Si j’ai volontairement recherché, dans la proposition de loi, le consensus le plus large, il n’en reste pas moins que des sujets essentiels attendent encore d’être traités. Il y a également un « chaînage vertueux » entre les collectivités territoriales et les bibliothécaires à consolider.
Cette première lecture constitue un moment très important, et je m’adresse à Madame la Ministre, car je sais pouvoir compter sur votre engagement et votre force de conviction. Mais elle est aussi une première étape qui en appelle au moins deux autres avant la fin de cette année.
Tout d’abord, nous aurons à reparler très prochainement des bibliothèques départementales, et assurément de la situation en outre-mer, probablement dans le cadre de l’examen de la future loi « 4D/3Ds», annoncée en juillet au Sénat.
Ensuite, il nous faudra, dans le cadre du prochain projet de loi de finances, nous assurer tous ensemble de la pérennisation des moyens des bibliothèques qui ont bénéficié, ces dernières années, de crédits supplémentaires au sein de la dotation générale de décentralisation.
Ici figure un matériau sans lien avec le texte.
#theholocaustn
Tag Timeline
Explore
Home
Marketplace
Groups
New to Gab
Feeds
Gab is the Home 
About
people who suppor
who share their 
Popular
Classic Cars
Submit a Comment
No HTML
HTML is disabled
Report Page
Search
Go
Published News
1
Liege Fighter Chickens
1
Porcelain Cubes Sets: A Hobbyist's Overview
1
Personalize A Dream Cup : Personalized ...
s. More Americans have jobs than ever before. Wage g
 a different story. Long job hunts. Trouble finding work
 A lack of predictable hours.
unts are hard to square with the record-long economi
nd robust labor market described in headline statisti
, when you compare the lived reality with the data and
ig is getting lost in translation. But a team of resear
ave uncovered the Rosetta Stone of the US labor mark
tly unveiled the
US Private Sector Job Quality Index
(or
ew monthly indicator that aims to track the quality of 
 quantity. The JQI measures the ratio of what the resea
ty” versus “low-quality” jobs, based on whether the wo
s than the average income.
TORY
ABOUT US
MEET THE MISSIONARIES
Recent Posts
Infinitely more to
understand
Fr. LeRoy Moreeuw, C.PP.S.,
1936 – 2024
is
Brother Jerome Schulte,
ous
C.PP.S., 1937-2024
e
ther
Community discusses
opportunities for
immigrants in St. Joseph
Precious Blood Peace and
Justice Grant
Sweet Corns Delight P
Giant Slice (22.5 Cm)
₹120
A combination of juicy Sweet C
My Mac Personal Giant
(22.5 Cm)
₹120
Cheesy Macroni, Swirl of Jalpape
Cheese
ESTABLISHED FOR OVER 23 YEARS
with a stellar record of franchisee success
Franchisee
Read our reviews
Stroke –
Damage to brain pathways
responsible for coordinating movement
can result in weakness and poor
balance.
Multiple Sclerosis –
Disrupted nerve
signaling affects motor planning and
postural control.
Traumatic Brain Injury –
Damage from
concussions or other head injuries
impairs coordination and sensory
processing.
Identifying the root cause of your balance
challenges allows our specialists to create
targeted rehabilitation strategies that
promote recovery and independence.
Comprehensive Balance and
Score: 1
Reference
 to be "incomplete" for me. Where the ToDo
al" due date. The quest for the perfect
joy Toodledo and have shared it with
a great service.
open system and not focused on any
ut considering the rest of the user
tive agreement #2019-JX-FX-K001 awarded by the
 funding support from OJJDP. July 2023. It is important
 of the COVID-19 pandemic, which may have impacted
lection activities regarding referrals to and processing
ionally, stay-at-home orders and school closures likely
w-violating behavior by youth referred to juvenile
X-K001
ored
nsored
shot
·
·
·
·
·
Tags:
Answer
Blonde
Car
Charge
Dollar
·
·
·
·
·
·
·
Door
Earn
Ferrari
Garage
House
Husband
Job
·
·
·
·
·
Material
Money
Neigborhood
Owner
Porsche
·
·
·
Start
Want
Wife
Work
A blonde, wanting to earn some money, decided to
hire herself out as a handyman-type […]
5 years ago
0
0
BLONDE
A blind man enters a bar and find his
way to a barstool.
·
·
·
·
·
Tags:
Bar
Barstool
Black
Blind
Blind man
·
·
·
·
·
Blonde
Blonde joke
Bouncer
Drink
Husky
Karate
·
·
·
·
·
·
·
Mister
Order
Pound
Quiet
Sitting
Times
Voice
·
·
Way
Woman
Cet effort ne doit pas rester sans lendemain, et il faut d’ores et déjà mener le combat pour que ces crédits deviennent pérennes, tant les premiers résultats enregistrés ont été spectaculaires en termes d’adaptation et d’ouverture aux publics.
Voilà, Monsieur le Président, Madame la Ministre, mes chers collègues, l’esprit qui m’anime et qui fonde la proposition de loi que j’ai l’honneur et le plaisir de vous présenter aujourd’hui.
Je suis bien évidemment sensible à la concomitance de la présentation de ma proposition de loi avec celle de ma collègue et amie Laure Darcos, hier, sur l’économie du livre. Je trouve que c’est une séquence sénatoriale importante que nous traversons autour et en faveur du livre et de la lecture publique.
En deux jours, le Senat se sera honoré en débattant pleinement de l’ensemble de la chaine du livre, ce qui témoigne, une nouvelle fois, de notre engagement sans faille en faveur de la culture et de toutes celles et tous ceux qui la font vivre.
Je vous remercie pour votre attention.